A Velha e o Bêbado ao meio dia.
A exclusão social de uma velha aposentada, a fizera prestar atenção naquele bêbado, por pura sobra de tempo. Aquele pobre homem, recordava-se das desilusões da sua vida, e despejava seus dizeres melancólicos com todo álcool que consumira, em plena luz do dia. Já não lembrava mais o que era a lucidez. E a velha não sabia mais o que era ser ouvida, seus companheiros de asilo já haviam cansado de suas antigas histórias.
Encontraram-se no melhor, ou pior momento. Eram quase resmungos gritados, mal podia ouvir a própria voz. A velha aproximou-se a observar claramente a dor daquele ser, que não fora muito feliz nesta vida, e havia feito todas as escolhas erradas!
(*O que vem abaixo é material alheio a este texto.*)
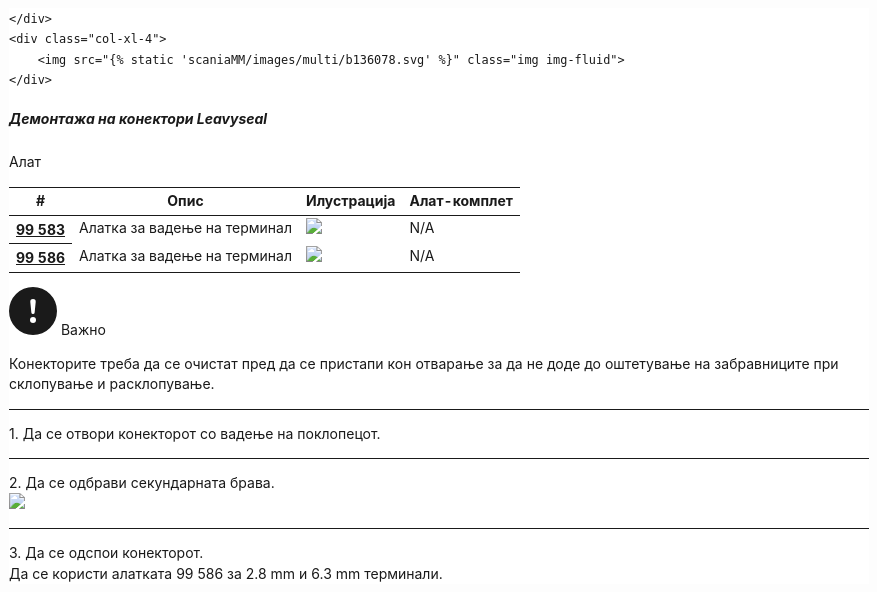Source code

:     </div>
    <div class="col-xl-4">
        <img src="{% static 'scaniaMM/images/multi/b136078.svg' %}" class="img img-fluid">
    </div>
</div>


<h5 class="mt-4" id="work-description-leavyseal">Демонтажа на конектори Leavyseal</h5>
<p class="fw-bold">Алат</p>
<table class="table table-sm">
    <thead>
        <tr>
            <th scope="col">#</th>
            <th scope="col">Опис</th>
            <th scope="col">Илустрација</th>
            <th scope="col">Алат-комплет</th>
        </tr>
    </thead>
    <tbody>
        <tr>
            <th scope="row"><a href="">99 583</a></th>
            <td>Алатка за вадење на терминал</td>
            <td><img src="{% static 'scaniaMM/images/multi/b304916.svg' %}" class="img img-thumbnail"></td>
            <td>N/A</td>
        </tr>
        <tr>
            <th scope="row"><a href="">99 586</a></th>
            <td>Алатка за вадење на терминал</td>
            <td><img src="{% static 'scaniaMM/images/multi/b351103.svg' %}" class="img img-thumbnail"></td>
            <td>N/A</td>
        </tr>
    </tbody>
</table>
<div class="alert alert-warning" role="alert">
    <svg xmlns="http://www.w3.org/2000/svg" width="48" height="48" fill="currentColor"
        class="bi bi-exclamation-circle-fill" viewBox="0 0 16 16">
        <path
            d="M16 8A8 8 0 1 1 0 8a8 8 0 0 1 16 0zM8 4a.905.905 0 0 0-.9.995l.35 3.507a.552.552 0 0 0 1.1 0l.35-3.507A.905.905 0 0 0 8 4zm.002 6a1 1 0 1 0 0 2 1 1 0 0 0 0-2z" />
    </svg>
    <span class="fs-4 fw-semi-bold">Важно</span>
    <p>Конекторите треба да се очистат пред да се пристапи кон отварање за да не доде до оштетување на забравниците
        при
        склопување и расклопување.</p>
</div>
<div class="row">
    <hr>
    <div class="col-xl-12">
        1. Да се отвори конекторот со вадење на поклопецот.
    </div>
    <hr>
    <div class="col-xl-8">
        2. Да се одбрави секундарната брава.
    </div>
    <div class="col-xl-4">
        <img src="{% static 'scaniaMM/images/multi/b365594.svg' %}" class="img img-fluid">
    </div>
    <hr>
    <div class="col-xl-8">
        3. Да се одспои конекторот.<br>
        Да се користи алатката 99 586 за 2.8 mm и 6.3 mm терминали.<br>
–Criatura infeliz! (disse em pensamento, que escapou em voz alta). O bêbado que nunca fora sóbrio, quis ouvir novamente o que a velhinha dizia sobre sua pessoa...
–O que disse?!
Saíra cada letra enraivada de sua boca, numa lentidão quase engraçada, era digno de sentir uma pena sorridente... A velhinha repetiu com um tom risonho:
– Criatura Infeliz!
Foi o início de uma longa discussão que fazia sentido apenas á eles, talvez fossem capazes de se entender melhor do que qualquer amigo de longa data. A velhinha sentiu por um momento sua crueldade aflorar, mas ao mesmo tempo lhe veio um enorme apreço pelo homem que tombava, porque se via em melhor situação.
Retrucou em fúria e certa dificuldade em pronunciar as palavras :
– Você nem me conhece! Me deixe em pazzz!
A velhinha ficou séria por alguns instantes, mas logo que esse tempo passou sentira uma doce e leve vontade de gargalhar, como não fazia á anos... Pois assim o fez!
O bêbado não entendeu. Toda a fúria que estava em si e o prontificara para iniciar uma briga, fora trocada por um gigantesco ponto de interrogação! Não entendia quase nada da vida, e a velhinha lhe intrigou mais que qualquer questão. Era tão grave essa incompreensão que chegou a dominar seu ser, mal lhe passou pela cabeça que o motivo era ele mesmo. Não teve outra escolha: escandalizou um riso preso em sua alma, escancarou suas mandíbulas, e riu com uma força que não sabia de onde vinha. Era tão doce não saber, e rir por nada que fosse aparentemente explicável.
Os dois sincronizaram-se , os sons saíam com a mesma leveza. A velhinha lembrara-se de sua candura mocidade e o bêbado de sua alegre infância. Vieram em mente os lugares, os amigos, os sonhos e tudo que havia tomado outro rumo nos caminhos de suas vidas, e não mais faziam parte do agora.
Aquele simples momento transformou tristeza em lembranças, da nostalgia logo lhes veio a saudade, da saudade ao invés do pranto, o riso! Cultivaram, e estenderam até onde podiam todos aqueles minutos, que pareciam muitos e multiplicavam-se até se converterem á horas, como se não quisessem o fim. E não houve, por que assim desejaram. Cada um passou a dividir suas dores por dois, e multiplicar uma felicidade simples de existir por duas vezes. Criaram um vínculo fraternal, e toda semana, enquanto o ócio e a bebedeira lhe ocupavam, se viam, naquele bar e colocavam-se á apenas lembrar e assim reviver o que um dia lhes fizeram sorrir.